(Beginning of DOCUMENT SEGMENT)
New Haven mayor Justin Elicker and Chief of Police Karl Jacobson announced several new measures the city is imposing to crack down on drag racing, including drone and GPS surveillance of racers and devices that deflate tires.

At a press conference held on the same stretch of road that claimed the life of a 30-year-old man from Massachusetts last October, Jacobson gave a brief overview of some of the newer tools police are using to more safely apprehend unsafe drivers.

“We have StarChaser [sic] which is technology that allows officers to attach a GPS device to the vehicles,” Jacobson said. “So we do not chase — we wait and we monitor where the vehicle goes.”

Jacobson added that while the department has not had the opportunity yet to use the technology on drag racers, it has been successful at apprehending other perpetrators.

“I don’t want to get too much into it because I don't want to give away our tricks,” Jacobson said. “But we've been using [StarChase] since February 18th — more like a pilot program on situations such as violent crime situations or stolen cars.”

Jacobson said StarChase technology has been involved in 26 apprehensions. He said the department has also sent 20 police officers to drone pilot schools, and has trained about half the department on the use of “stop sticks” that deflate tires.
(End of DOCUMENT SEGMENT)
(Beginning of STUDY MATERIAL)
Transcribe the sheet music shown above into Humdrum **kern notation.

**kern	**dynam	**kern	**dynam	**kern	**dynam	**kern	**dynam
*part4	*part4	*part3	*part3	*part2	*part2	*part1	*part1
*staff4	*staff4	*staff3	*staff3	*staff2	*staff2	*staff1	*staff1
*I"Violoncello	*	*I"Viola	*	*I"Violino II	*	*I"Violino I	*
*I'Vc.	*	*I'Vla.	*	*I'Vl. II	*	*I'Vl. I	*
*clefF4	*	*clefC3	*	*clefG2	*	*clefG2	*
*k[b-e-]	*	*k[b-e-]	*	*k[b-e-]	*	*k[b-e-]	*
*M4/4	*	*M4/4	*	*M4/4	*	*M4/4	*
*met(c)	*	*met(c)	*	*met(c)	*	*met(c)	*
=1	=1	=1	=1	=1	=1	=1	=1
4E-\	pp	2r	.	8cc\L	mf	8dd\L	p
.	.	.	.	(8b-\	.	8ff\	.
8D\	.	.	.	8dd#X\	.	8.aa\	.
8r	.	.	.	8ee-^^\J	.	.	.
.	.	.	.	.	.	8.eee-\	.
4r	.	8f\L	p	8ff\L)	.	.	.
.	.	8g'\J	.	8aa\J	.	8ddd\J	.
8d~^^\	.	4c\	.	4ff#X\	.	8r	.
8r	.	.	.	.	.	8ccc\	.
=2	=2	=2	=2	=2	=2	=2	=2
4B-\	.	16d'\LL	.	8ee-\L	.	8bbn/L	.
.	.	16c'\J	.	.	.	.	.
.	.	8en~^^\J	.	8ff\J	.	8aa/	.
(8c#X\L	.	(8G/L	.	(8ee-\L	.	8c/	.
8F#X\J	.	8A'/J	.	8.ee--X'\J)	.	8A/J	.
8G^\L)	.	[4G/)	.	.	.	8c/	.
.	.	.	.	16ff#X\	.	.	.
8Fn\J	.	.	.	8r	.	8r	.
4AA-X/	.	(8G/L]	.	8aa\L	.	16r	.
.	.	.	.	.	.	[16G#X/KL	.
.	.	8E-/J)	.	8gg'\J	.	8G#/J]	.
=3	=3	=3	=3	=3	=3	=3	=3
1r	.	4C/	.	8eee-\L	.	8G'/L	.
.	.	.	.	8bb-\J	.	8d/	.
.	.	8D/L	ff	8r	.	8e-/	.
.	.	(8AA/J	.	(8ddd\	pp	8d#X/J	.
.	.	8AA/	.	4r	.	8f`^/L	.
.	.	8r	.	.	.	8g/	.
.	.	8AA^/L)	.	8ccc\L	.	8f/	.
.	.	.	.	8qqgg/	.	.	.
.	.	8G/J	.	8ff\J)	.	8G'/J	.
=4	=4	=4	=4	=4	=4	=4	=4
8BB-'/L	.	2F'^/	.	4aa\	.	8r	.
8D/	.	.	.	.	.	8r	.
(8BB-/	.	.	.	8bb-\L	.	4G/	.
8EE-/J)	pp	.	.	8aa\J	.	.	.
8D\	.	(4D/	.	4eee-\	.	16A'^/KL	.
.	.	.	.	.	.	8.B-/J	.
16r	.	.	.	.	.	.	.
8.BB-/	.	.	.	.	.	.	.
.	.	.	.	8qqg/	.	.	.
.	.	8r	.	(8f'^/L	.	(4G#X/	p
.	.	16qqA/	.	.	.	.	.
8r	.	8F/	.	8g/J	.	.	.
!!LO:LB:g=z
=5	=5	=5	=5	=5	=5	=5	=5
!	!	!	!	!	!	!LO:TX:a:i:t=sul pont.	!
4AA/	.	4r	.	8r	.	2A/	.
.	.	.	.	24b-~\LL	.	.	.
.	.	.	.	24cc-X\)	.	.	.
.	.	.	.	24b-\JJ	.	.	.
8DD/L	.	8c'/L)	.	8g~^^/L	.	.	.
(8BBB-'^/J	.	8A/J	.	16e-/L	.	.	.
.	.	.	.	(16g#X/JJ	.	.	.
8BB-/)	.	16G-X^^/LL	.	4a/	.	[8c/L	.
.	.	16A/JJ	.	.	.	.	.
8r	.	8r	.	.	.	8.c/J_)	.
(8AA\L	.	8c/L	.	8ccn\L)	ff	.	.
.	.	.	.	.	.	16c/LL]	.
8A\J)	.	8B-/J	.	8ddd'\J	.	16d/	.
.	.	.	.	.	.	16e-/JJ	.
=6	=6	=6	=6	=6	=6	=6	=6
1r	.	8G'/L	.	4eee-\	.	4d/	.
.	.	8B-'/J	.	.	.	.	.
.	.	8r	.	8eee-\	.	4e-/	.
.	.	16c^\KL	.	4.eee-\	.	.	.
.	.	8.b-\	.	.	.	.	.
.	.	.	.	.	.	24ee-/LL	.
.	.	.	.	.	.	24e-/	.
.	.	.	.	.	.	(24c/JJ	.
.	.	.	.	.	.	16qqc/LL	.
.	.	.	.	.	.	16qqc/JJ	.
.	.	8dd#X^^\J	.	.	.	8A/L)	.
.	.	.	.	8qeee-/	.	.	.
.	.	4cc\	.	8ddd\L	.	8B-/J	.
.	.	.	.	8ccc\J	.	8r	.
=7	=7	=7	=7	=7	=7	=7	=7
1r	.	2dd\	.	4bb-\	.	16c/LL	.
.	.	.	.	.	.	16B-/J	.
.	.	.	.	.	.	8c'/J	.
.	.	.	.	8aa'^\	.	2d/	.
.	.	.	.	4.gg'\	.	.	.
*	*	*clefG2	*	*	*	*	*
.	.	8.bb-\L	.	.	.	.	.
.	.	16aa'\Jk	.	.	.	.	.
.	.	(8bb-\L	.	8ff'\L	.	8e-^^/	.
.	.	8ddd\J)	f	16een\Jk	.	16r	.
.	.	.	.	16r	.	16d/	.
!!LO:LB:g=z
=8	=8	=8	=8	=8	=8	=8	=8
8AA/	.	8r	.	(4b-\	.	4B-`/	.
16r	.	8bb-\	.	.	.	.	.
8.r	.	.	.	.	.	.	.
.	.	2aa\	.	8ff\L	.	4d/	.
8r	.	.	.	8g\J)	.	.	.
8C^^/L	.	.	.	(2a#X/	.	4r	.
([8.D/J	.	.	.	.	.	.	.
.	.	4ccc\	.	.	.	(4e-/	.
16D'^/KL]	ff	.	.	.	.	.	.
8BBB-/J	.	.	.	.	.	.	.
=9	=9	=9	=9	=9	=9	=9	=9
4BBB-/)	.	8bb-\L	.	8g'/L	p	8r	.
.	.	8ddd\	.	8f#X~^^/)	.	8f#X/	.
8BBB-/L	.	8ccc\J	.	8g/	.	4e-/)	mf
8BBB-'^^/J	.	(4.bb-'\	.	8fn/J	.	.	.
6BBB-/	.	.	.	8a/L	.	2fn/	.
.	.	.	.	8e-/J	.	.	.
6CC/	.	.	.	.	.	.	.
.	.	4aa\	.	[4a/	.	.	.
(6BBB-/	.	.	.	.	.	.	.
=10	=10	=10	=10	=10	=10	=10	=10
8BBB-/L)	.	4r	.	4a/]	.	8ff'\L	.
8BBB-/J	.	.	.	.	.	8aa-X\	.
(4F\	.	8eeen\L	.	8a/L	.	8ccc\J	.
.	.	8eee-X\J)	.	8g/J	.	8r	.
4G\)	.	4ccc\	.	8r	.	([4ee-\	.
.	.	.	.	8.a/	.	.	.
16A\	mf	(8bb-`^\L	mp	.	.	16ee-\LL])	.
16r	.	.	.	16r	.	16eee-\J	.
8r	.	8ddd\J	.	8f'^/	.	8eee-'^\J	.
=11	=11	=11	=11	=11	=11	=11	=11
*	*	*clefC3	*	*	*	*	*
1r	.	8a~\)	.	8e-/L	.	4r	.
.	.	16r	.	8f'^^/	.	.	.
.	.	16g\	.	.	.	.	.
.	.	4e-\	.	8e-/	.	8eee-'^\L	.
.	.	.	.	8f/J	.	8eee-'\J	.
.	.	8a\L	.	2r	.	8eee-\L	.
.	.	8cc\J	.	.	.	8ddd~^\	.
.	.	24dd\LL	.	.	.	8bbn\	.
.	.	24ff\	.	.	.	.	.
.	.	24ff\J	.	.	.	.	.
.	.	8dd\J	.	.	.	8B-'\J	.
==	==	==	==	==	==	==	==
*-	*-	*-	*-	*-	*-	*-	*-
(End of STUDY MATERIAL)
TASK GOAL: Continue the news report above on New Haven's drag racing crackdown, starting right after its last sentence.

RESPONSE TO THE EXERCISE:
“You have to do it under certain circumstances to certain limitations to make sure people are safe,” Jacobson said of the stop sticks. “It's too dangerous to use it during the race, but it would be [used] if we were trying to stop them, and they were to flee at a lower speed.”

Elicker said these tools were necessary because simple patrols were not cutting it.

“If you have, maybe, 100 cars that are out here involved in drag racing — and I've gone with a police officer at 2 a.m. at night to see them in action — and you have one or two police cars responding, it is not safe for the those police officers to pull over one or two cars,” Elicker said. “It's not effective either.”

Elicker also said he is working to make changes to infrastructure on city- and state-owned roads to add more speed bumps and medians.

“Dirt bike racing, ATV, drag racing, all these things are going to continue to happen,” Elicker said. “But we are doing everything, slowly, to narrow the options and to address this, because our community deserves it.”